Finished this today. Amazing that it’s based on a true story (author’s family). It’s still shocking to me that the Holocaust happened.
Lessons In Chemistry
we just started watching
my wife liked it a lot
Idk if I will watch the show. I’m reading for a new to me book club at a local craft store. Reading and crafting sounds fun to me.
I finally got to re-check-out If We Were Villains and finished that. It was OKish. It’s set in a small prestigious arts school in downstate IL, where the theater program is focused solely on Shakespeare. The narrator was one of 7 theater seniors. He ends up serving 10 years in prison for murdering a fellow senior. The book is basically him recollecting the story to the head police officer on the investigation now that he’s out of jail after 10 years. The story has a lot of Shakespeare mixed in, as you’d expect, and that’s what makes the book different but what also makes the book have a contrived feel. The most obvious and trivial was that I found it annoying that the parts and chapters were called “acts” and “scenes”.
I’m running out of time on the winter reading program, so I might read another Nero Wolfe. Or maybe the latest in the Thursday Murder Club series.
Oh yeah, also the ending seems fairly obvious. A problem with a book where the main character is the narrator is that you can’t really include a major surprise involving the narrator without making the whole thing completely implausible. So the major surprise isn’t all that big of a major surprise.
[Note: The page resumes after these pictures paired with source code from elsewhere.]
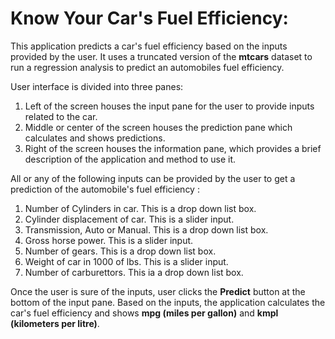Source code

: Know Your Car's Fuel Efficiency:
=================

This application predicts a car's fuel efficiency based on the inputs provided by the user. It uses a truncated version of the **mtcars** dataset to run a regression analysis to predict an automobiles fuel efficiency. 

User interface is divided into three panes: 

1. Left of the screen houses the input pane for the user to provide inputs related to the car.
2. Middle or center of the screen houses the prediction pane which calculates and shows predictions.
3. Right of the screen houses the information pane, which provides a brief description of the application and method to use it.

All or any of the following inputs can be provided by the user to get a prediction of the automobile's fuel efficiency :

1. Number of Cylinders in car. This is a drop down list box.
2. Cylinder displacement of car. This is a slider input.
3. Transmission, Auto or Manual. This is a drop down list box.
4. Gross horse power. This is a slider input.
5. Number of gears. This is a drop down list box.
6. Weight of car in 1000 of lbs. This is a slider input.
7. Number of carburettors. This ia a drop down list box.

Once the user is sure of the inputs, user clicks the **Predict** button at the bottom of the input pane. Based on the inputs, the application calculates the car's fuel efficiency and shows **mpg (miles per gallon)** and **kmpl (kilometers per litre)**.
Have been feeling the fantasy itch lately and just started on the Malazan Book of the Fallen series. It’s known to be an incredibly long and complex series and I’m finding myself already searching online for chapter summaries to figure out who all the different parties are. Not sure yet if I’ll be up to all 10 books.
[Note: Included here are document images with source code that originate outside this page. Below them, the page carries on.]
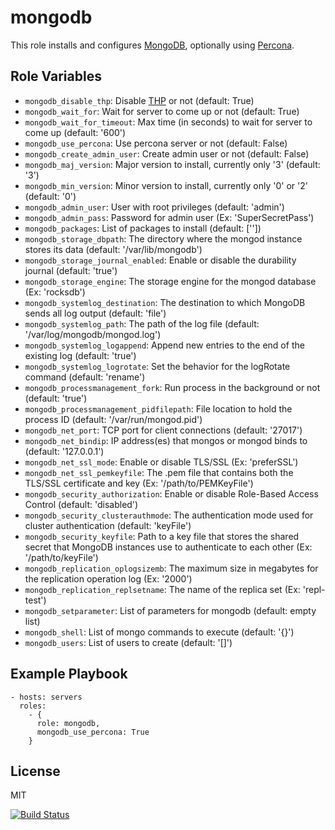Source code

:mongodb
=======

This role installs and configures [MongoDB](https://www.mongodb.com/), optionally using [Percona](https://www.percona.com/software/mongo-database/percona-server-for-mongodb).

Role Variables
--------------

- `mongodb_disable_thp`: Disable [THP](https://docs.mongodb.com/manual/tutorial/transparent-huge-pages/) or not (default: True)
- `mongodb_wait_for`: Wait for server to come up or not (default: True)
- `mongodb_wait_for_timeout`: Max time (in seconds) to wait for server to come up (default: '600')
- `mongodb_use_percona`: Use percona server or not (default: False)
- `mongodb_create_admin_user`: Create admin user or not (default: False)
- `mongodb_maj_version`: Major version to install, currently only '3' (default: '3')
- `mongodb_min_version`: Minor version to install, currently only '0' or '2' (default: '0')
- `mongodb_admin_user`: User with root privileges (default: 'admin')
- `mongodb_admin_pass`: Password for admin user (Ex: 'SuperSecretPass')
- `mongodb_packages`: List of packages to install (default: [''])
- `mongodb_storage_dbpath`: The directory where the mongod instance stores its data (default: '/var/lib/mongodb')
- `mongodb_storage_journal_enabled`: Enable or disable the durability journal (default: 'true')
- `mongodb_storage_engine`: The storage engine for the mongod database (Ex: 'rocksdb')
- `mongodb_systemlog_destination`: The destination to which MongoDB sends all log output (default: 'file')
- `mongodb_systemlog_path`: The path of the log file (default: '/var/log/mongodb/mongod.log')
- `mongodb_systemlog_logappend`: Append new entries to the end of the existing log (default: 'true')
- `mongodb_systemlog_logrotate`: Set the behavior for the logRotate command (default: 'rename')
- `mongodb_processmanagement_fork`: Run process in the background or not (default: 'true')
- `mongodb_processmanagement_pidfilepath`: File location to hold the process ID (default: '/var/run/mongod.pid')
- `mongodb_net_port`: TCP port for client connections (default: '27017')
- `mongodb_net_bindip`: IP address(es) that mongos or mongod binds to (default: '127.0.0.1')
- `mongodb_net_ssl_mode`: Enable or disable TLS/SSL (Ex: 'preferSSL')
- `mongodb_net_ssl_pemkeyfile`: The .pem file that contains both the TLS/SSL certificate and key (Ex: '/path/to/PEMKeyFile')
- `mongodb_security_authorization`: Enable or disable Role-Based Access Control (default: 'disabled')
- `mongodb_security_clusterauthmode`: The authentication mode used for cluster authentication (default: 'keyFile')
- `mongodb_security_keyfile`: Path to a key file that stores the shared secret that MongoDB instances use to authenticate to each other (Ex: '/path/to/keyFile')
- `mongodb_replication_oplogsizemb`: The maximum size in megabytes for the replication operation log (Ex: '2000')
- `mongodb_replication_replsetname`: The name of the replica set (Ex: 'repl-test')
- `mongodb_setparameter`: List of parameters for mongodb (default: empty list)
- `mongodb_shell`: List of mongo commands to execute (default: '{}')
- `mongodb_users`: List of users to create (default: '[]')

Example Playbook
----------------

    - hosts: servers
      roles:
        - {
          role: mongodb,
          mongodb_use_percona: True
        }

License
-------

MIT

[![Build Status](https://travis-ci.org/dpujadas/ansible-role-mongodb.svg?branch=master)](https://travis-ci.org/dpujadas/ansible-role-mongodb)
I read some of those a long time ago. Can’t recall how many, maybe 4 or 5? I seem to recall that it was complex, wandering and followed different plotlne/characters in different books.
Finished “American Prometheus.” Much more interesting than the movie, which was also very good. Wow, Strauss (pronounced “Straws”) and Teller sure were a-holes.
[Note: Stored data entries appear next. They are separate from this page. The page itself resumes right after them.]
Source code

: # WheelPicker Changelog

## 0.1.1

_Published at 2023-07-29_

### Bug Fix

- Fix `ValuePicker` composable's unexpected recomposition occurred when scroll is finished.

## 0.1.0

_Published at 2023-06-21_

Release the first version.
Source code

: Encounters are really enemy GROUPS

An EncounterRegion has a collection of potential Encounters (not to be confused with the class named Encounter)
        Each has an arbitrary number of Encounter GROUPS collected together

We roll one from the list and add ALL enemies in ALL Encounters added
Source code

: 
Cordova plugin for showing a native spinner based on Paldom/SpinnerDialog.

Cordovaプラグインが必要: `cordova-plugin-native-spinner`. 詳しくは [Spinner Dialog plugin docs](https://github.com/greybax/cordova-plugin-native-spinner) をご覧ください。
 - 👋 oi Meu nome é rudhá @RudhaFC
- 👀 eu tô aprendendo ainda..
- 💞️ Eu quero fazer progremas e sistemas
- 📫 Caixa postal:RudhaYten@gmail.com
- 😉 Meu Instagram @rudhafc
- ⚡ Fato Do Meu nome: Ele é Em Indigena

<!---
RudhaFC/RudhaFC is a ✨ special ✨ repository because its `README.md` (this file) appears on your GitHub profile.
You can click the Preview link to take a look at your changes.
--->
I finished Murder By The Book, a Nero Wolfe, to finish off the winter reading program.
I think Everyone In My Family Has Killed Someone is next.
Finished Humble Pi and halfway through Lessons in Chemistry.
Had loads of fun at the library book sale. Splurged on some older books including a 1952 AA Milne and a 1942 West With the Night (which was actually on my reading list).
Read a cute graphic novel called Tomboy by Liz Prince.
And totally switched out the books that were languishing in my Little Free Library. I took what appeared to be rejects from my library to another one at a park—that one is nearly always empty. Saw a little boy with his mom and was able to give him a book about frogs.
Found some books that I have not yet read rummaging through our extra bedroom which is going to get refurbed (scrape the popcorn ceiling, out with the 20+ year-old carpeting, etc.
From Strength to Strength by Arthur C. Brooks
finding success, happiness, and deep purpose in the second half of life
good insights, some of which don’t apply too strongly to me. i was never much of a driven striver professionally, but it’s a good read and i’m getting a lot out of it.
(second half? more like final quarter for me!)
Well, I hope you go into overtime!
thanks!
i’m doing what i can to narrow the gap between my health span and my life span. at this point, i don’t want my life span to greatly exceed the number of healthy years i have remaining.
Kelly link wrote a novel!
Will get back to you on whether it’s any good.
I think it depends on what they cut. A lot of books are basically exploded short-stories anyway.
The good thing about the movie versions is you get to see the action. Finally, a real dragon!
And the problem with the movie versions is that they get completely swamped with action.
One throwaway paragraph about a battle becomes 45 minutes of Legolas hopping on elephants and aragorn beheading skeletons.
The good thing about the movie versions is you get to see the action. Finally, a real dragon!
And the problem with the movie versions is that they get completely swamped with action.
One throwaway paragraph about a battle becomes 45 minutes of Legolas hopping on elephants and aragorn beheading skeletons .
New media idea:
A book you read for the interesting, “Makes you think” parts, then the book notes, “Start Chapter (X) of the DVD now,” for the action parts.